• **YOUR ASSIGNMENT**:
Take every line in the entries that includes the word "center" and copy it.

• **SOURCE MATERIAL**:

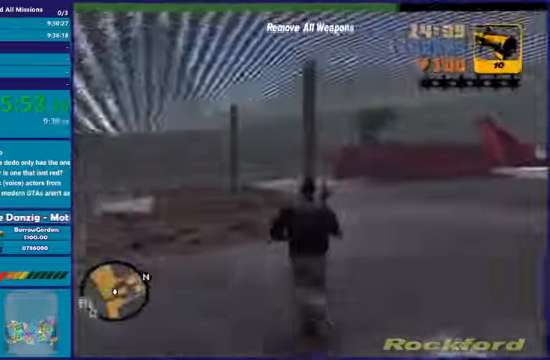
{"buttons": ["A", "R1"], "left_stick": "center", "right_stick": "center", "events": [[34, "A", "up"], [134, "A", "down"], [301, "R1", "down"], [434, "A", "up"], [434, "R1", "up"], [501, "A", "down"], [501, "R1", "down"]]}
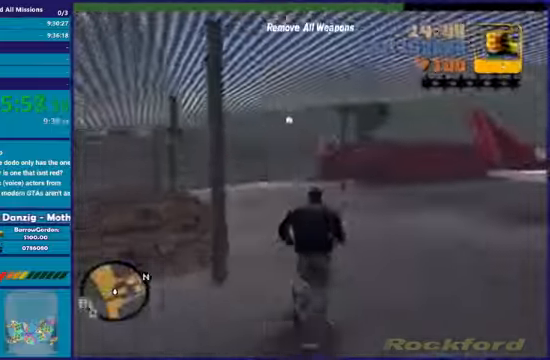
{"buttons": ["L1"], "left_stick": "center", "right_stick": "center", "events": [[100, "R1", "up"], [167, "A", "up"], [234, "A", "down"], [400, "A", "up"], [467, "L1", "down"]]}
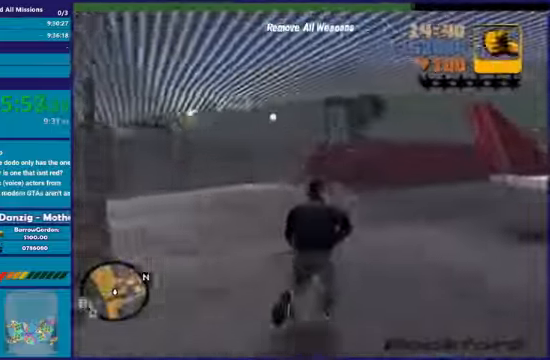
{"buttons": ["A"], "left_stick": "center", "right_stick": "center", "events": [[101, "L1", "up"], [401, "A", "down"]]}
* * *
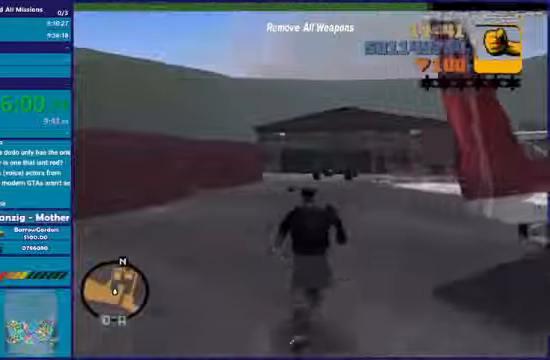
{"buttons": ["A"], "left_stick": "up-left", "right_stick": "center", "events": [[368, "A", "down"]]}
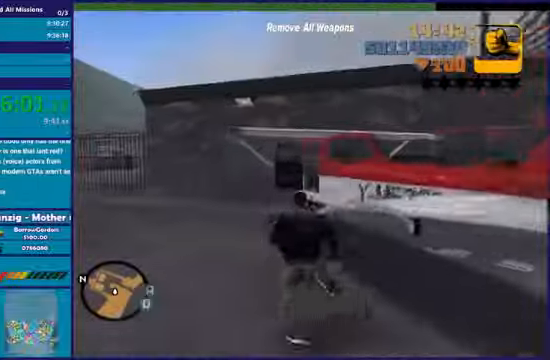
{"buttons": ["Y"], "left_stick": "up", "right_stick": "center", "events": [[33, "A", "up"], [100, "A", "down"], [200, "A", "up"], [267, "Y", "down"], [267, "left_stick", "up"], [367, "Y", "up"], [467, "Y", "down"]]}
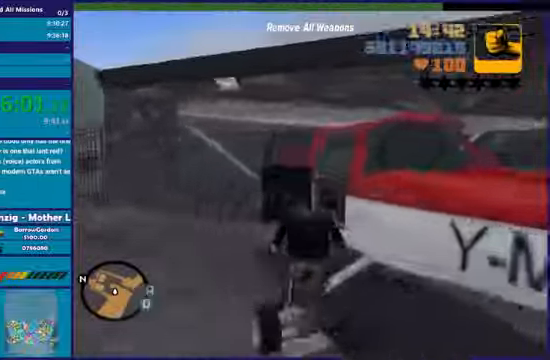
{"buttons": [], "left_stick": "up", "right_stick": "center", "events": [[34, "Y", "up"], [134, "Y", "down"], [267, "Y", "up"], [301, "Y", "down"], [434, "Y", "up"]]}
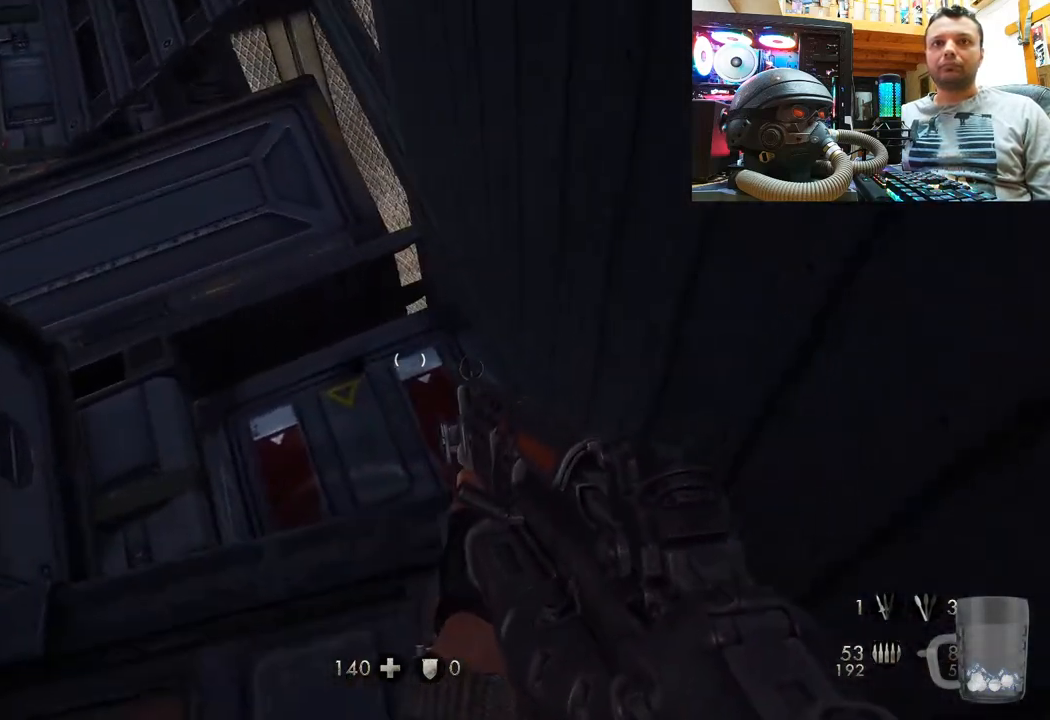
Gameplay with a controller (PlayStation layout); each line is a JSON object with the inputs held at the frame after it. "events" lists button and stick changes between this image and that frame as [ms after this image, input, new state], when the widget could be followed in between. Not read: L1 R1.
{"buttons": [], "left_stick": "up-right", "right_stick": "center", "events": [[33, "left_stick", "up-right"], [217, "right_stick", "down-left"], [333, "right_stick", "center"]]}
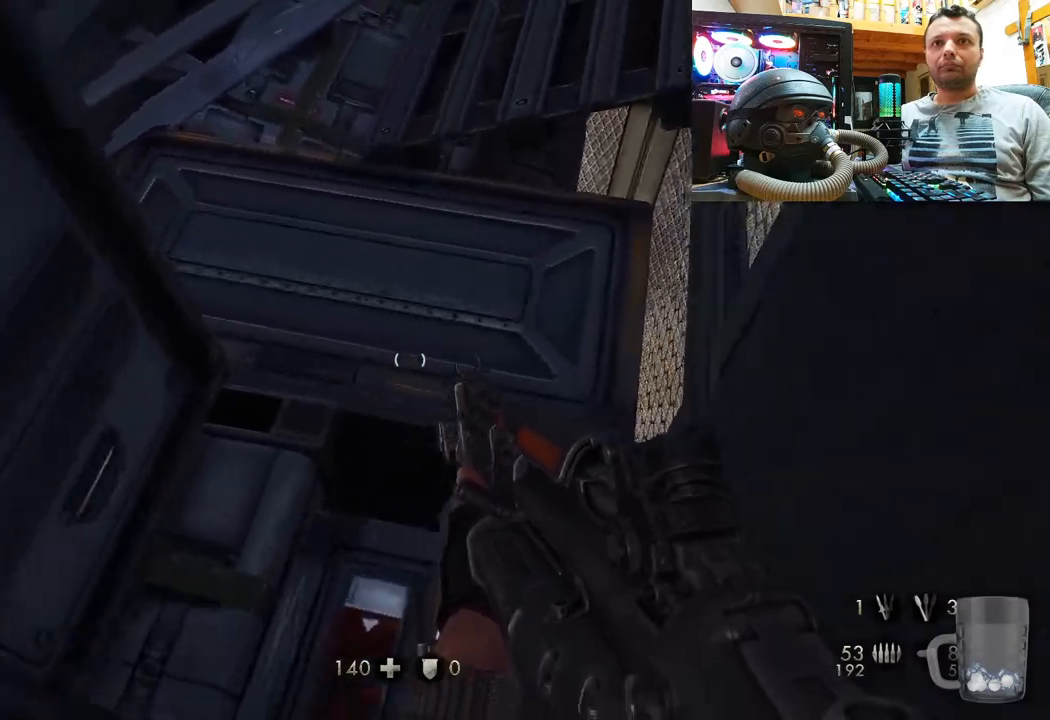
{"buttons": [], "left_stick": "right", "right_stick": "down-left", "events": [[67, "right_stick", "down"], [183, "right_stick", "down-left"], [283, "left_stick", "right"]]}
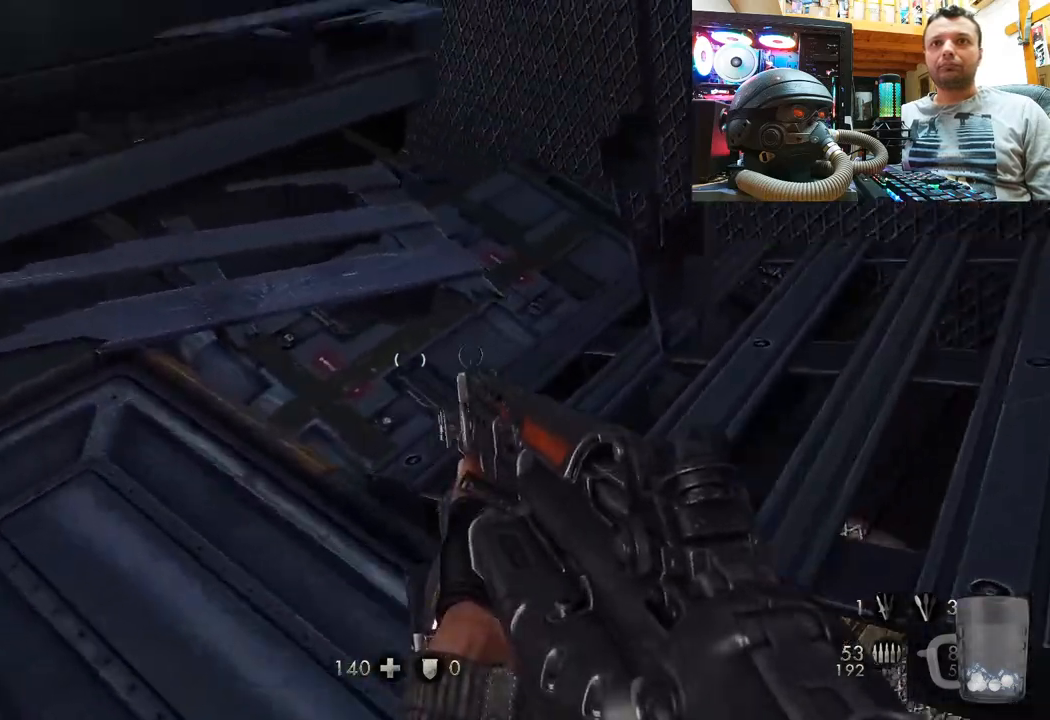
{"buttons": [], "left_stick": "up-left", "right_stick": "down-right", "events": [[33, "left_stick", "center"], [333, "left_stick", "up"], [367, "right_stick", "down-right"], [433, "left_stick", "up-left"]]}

• **EXERCISE ANSWER**:
{"buttons": ["A", "R1"], "left_stick": "center", "right_stick": "center", "events": [[34, "A", "up"], [134, "A", "down"], [301, "R1", "down"], [434, "A", "up"], [434, "R1", "up"], [501, "A", "down"], [501, "R1", "down"]]}
{"buttons": ["L1"], "left_stick": "center", "right_stick": "center", "events": [[100, "R1", "up"], [167, "A", "up"], [234, "A", "down"], [400, "A", "up"], [467, "L1", "down"]]}
{"buttons": ["A"], "left_stick": "center", "right_stick": "center", "events": [[101, "L1", "up"], [401, "A", "down"]]}
{"buttons": ["A"], "left_stick": "up-left", "right_stick": "center", "events": [[368, "A", "down"]]}
{"buttons": ["Y"], "left_stick": "up", "right_stick": "center", "events": [[33, "A", "up"], [100, "A", "down"], [200, "A", "up"], [267, "Y", "down"], [267, "left_stick", "up"], [367, "Y", "up"], [467, "Y", "down"]]}
{"buttons": [], "left_stick": "up", "right_stick": "center", "events": [[34, "Y", "up"], [134, "Y", "down"], [267, "Y", "up"], [301, "Y", "down"], [434, "Y", "up"]]}
{"buttons": [], "left_stick": "up-right", "right_stick": "center", "events": [[33, "left_stick", "up-right"], [217, "right_stick", "down-left"], [333, "right_stick", "center"]]}
{"buttons": [], "left_stick": "up-left", "right_stick": "down-right", "events": [[33, "left_stick", "center"], [333, "left_stick", "up"], [367, "right_stick", "down-right"], [433, "left_stick", "up-left"]]}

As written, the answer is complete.